丹波の日記 忍者はつらいよ。
わが名は丹波 影丸
われは由緒ある忍びの末裔、丹波家の子孫、16代目の影丸の名を引き継ぐものである。
忍び故、幼き頃より、厳しき鍛錬を重ねに重ね、感情を表に出さぬように訓練をうけている……。
ゆえに、感情を表に出すことは掟に反する事。
――が、今拙者は泣いている。
目の前に広がる、不条理、そして理不尽な光景に。
あの者は……母である。
されど、名を名乗ることは許されていない。
その娘に、ただ「赤の他人」として手を差し伸べるしかない存在。
それでも、彼女は出来る限りの愛を与え、
たとえ娘が目を覚ましても、夢幻の事するしかない理不尽。
拙者は、忍びの道を選んだがゆえに──家族として情をみせることは赦されぬ。
それでも、娘が寒くないようにそっと毛布をかける姿に、拙者は……拙者は……
拙者に気が付いた彼女は、拙者に口止めを願い出た。
……任務に情は見せぬ。

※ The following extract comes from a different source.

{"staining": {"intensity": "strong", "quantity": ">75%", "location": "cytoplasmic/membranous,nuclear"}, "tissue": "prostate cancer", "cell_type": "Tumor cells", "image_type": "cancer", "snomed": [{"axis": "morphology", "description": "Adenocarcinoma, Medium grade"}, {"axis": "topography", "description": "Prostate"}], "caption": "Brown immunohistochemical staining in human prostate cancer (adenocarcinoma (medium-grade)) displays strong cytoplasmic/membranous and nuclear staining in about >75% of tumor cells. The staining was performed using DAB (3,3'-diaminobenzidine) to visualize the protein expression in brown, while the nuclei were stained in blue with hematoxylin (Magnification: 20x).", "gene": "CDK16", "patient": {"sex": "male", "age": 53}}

それが忍の掟。
……余計な情けは命取り。それもまた、忍の常。
されど、この涙だけは――誰にも見せることができぬ。
(影丸、そっと手で頬を拭いながら)
「……心得た」
わが胸にこの情を封じよう。
されど、今日この時だけは、
この涙だけは――流しても良かろう。
……解せぬ。
これほど、心が熱くなるとはな。